All this allows us to see that Miró was a city man, very methodical and very routine, who idealized the countryside, “he says. Its greatest difficulty has not been to ensure reproduction rights, but to translate the titles of the paintings into several languages. “In addition to the differences and nuances between Castilian, English and Catalan, when he titled his paintings in French, he resorted to surrealistic automatic writing, and we searched for translators specialized in lexicon and artistic vocabulary”. In terms of graphic quality, he has opted for photomechanical printing, which elevates it to the category of handicraft work. “We had not published such an important catalog for many years,” he summarizes.
When Miró created his foundation in Barcelona against all odds and in adverse political circumstances, he wrote
“The foundation is an open door to the future, an international cultural exchange with my absolute faith that Catalonia will play a great role in the world of morning”. True to this legacy, the communication department launches a system of new technologies for visitors that until now has only been used in London and New York.
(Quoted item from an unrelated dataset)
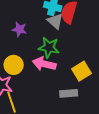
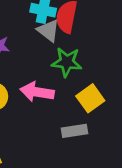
green star: (49, 47) -> (67, 62), moved

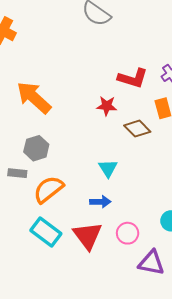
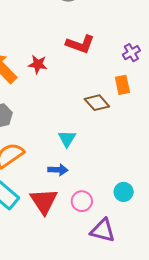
red L-shape: (133, 78) -> (80, 44), moved
red star: (107, 106) -> (38, 64), moved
They are iPads, iPhones and smart reading and QR reading systems that when they focus on each frame have access to images, texts and related links. “For this, we have negotiated with Wikipedia the updating of the texts on the works of Miró and a system that recognizes the language of each mobile and translates them automatically,” says Mercè Sabartés.
The pedagogical department also develops specific activities for the schools that visit the exhibition. And another department prepares a sample of the protest posters that Miró made during the last years of the Franco regime and that will be seen in the Museum of History of Catalonia. All this is complemented by a guided tour of Miró’s Barcelona. This route, which can be traveled on foot or by public transport, passes through his home, his school when he was a child, the drugstore where he worked as an accountant, the academies where he studied and was forged as an artist, the first gallery where he exhibited …
Everything is in the heart of the historic and ancient city, from which he took so many natural notes.
The visit continues through the Gran Teatro del Liceo, where he went with his friend and composer Frederic Mompou. And for the historic Siete Puertas restaurant, which they then went to dinner with their wives and where they keep their favorite menu, the table where they sat and displayed drawings and dedications that Miró made for the establishment. Another unique space is the Majestic Hotel, where he stayed and, while his wife was taking a nap, he relaxed in a living room in front of a painting by the modernist Modest Urgell. Do not miss in that visit the mosaic he made on the Rambla “to welcome those who arrive in Barcelona by sea,” he said. Neither the great sculpture Woman and bird that raised “to welcome those who arrive by land”. Nor his mosaic at the airport “to welcome those who arrive by air”. Now, Barcelona welcomes that universal artistic heritage that has arrived by land, sea and air.